TASK STATEMENT:
Please transcribe, word for word, only the lines from the one containing "407 398 93.25" through the last line of the records below, both included, and leave out every picture.
[[ MATERIAL FOR THE TASK open ]]
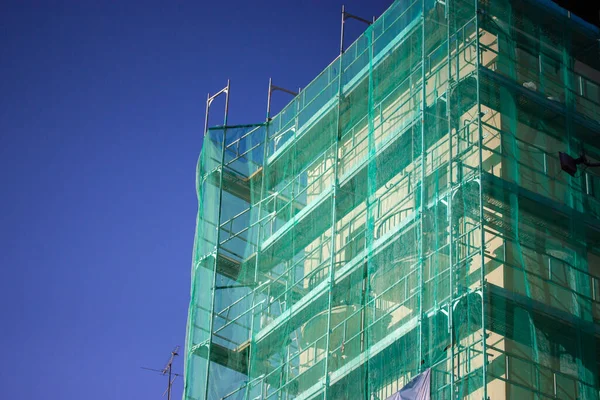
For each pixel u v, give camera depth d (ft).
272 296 122.11
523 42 113.29
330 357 110.52
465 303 94.63
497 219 99.66
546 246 102.27
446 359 93.71
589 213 106.93
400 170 111.24
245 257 127.34
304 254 123.03
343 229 119.34
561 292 100.78
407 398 93.25
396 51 118.62
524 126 108.47
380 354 102.27
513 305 95.71
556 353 98.27
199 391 120.67
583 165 108.88
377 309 106.42
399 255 105.40
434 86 112.06
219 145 134.21
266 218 128.57
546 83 112.16
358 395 103.40
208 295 126.00
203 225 130.31
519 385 92.17
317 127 127.34
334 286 112.27
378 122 120.16
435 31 114.21
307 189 127.44
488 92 105.70
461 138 106.11
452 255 97.40
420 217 102.32
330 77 128.57
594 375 97.09
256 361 117.70
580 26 116.98
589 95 117.70
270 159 132.57
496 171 103.76
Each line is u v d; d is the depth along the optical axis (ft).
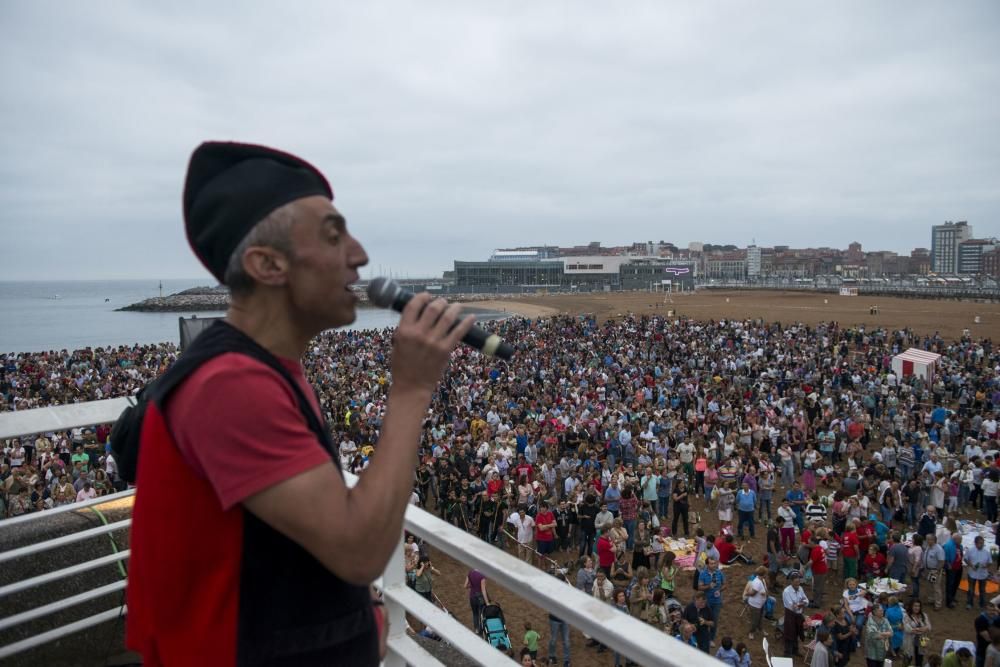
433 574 44.04
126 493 9.05
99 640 8.61
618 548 40.34
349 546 2.93
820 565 39.99
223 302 499.92
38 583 7.07
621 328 185.47
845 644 34.01
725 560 41.01
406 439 3.29
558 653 35.37
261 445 2.90
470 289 543.39
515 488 48.65
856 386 94.79
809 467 57.67
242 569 3.21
[[ MATERIAL FOR THE TASK closed ]]
WRITTEN REPLY:
407 398 93.25
396 51 118.62
524 126 108.47
380 354 102.27
513 305 95.71
556 353 98.27
199 391 120.67
583 165 108.88
377 309 106.42
399 255 105.40
434 86 112.06
219 145 134.21
266 218 128.57
546 83 112.16
358 395 103.40
208 295 126.00
203 225 130.31
519 385 92.17
317 127 127.34
334 286 112.27
378 122 120.16
435 31 114.21
307 189 127.44
488 92 105.70
461 138 106.11
452 255 97.40
420 217 102.32
330 77 128.57
594 375 97.09
256 361 117.70
580 26 116.98
589 95 117.70
270 159 132.57
496 171 103.76
Each line is u v d; d is the depth along the optical axis (ft).
433 574 44.04
126 493 9.05
99 640 8.61
618 548 40.34
349 546 2.93
820 565 39.99
223 302 499.92
38 583 7.07
621 328 185.47
845 644 34.01
725 560 41.01
406 439 3.29
558 653 35.37
261 445 2.90
470 289 543.39
515 488 48.65
856 386 94.79
809 467 57.67
242 569 3.21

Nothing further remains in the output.